• TASK STATEMENT:
Turn the lines of each of the records below into a numbered list, skipping any blank lines. Leave out the pictures.

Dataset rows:
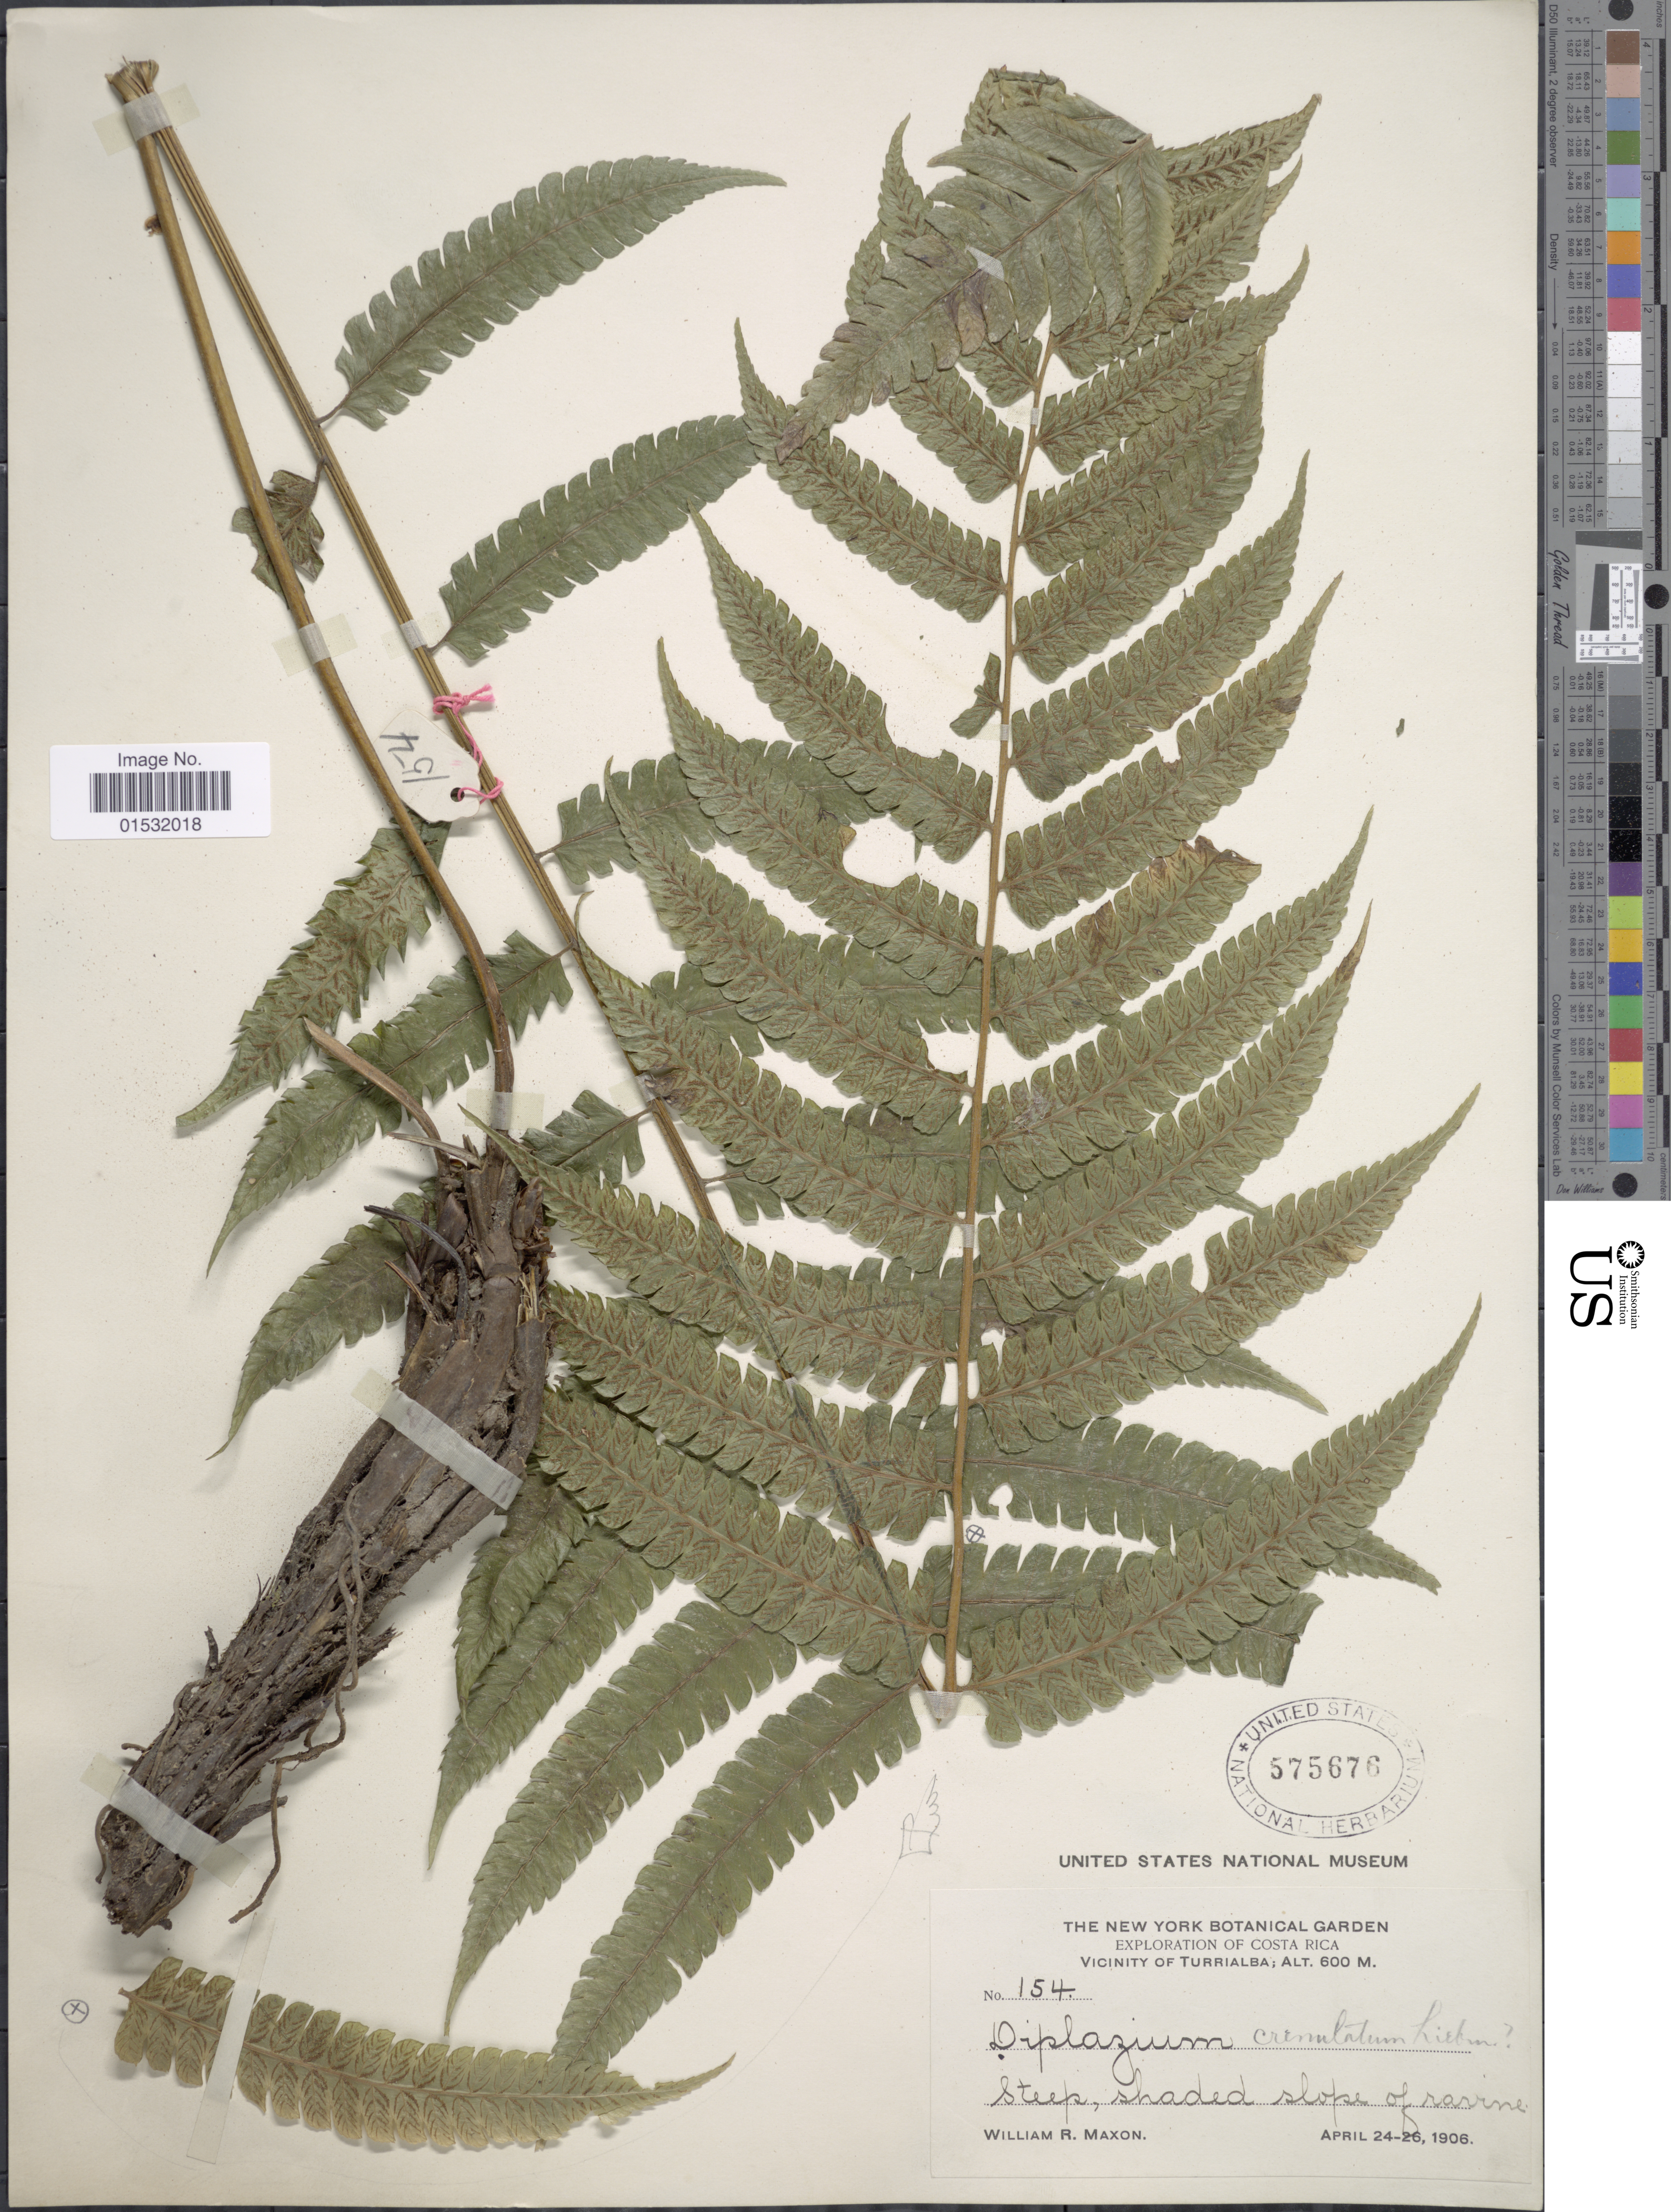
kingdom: Plantae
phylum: Tracheophyta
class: Polypodiopsida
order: Polypodiales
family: Athyriaceae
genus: Diplazium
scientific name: Diplazium striatastrum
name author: Lellinger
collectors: W. R. Maxon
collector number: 154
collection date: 1906-04-24/1906-04-26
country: Costa Rica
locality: Vicinity of Turrialba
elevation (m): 600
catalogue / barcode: US 575676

• CORRECT RESPONSE:
1. kingdom: Plantae
2. phylum: Tracheophyta
3. class: Polypodiopsida
4. order: Polypodiales
5. family: Athyriaceae
6. genus: Diplazium
7. scientific name: Diplazium striatastrum
8. name author: Lellinger
9. collectors: W. R. Maxon
10. collector number: 154
11. collection date: 1906-04-24/1906-04-26
12. country: Costa Rica
13. locality: Vicinity of Turrialba
14. elevation (m): 600
15. catalogue / barcode: US 575676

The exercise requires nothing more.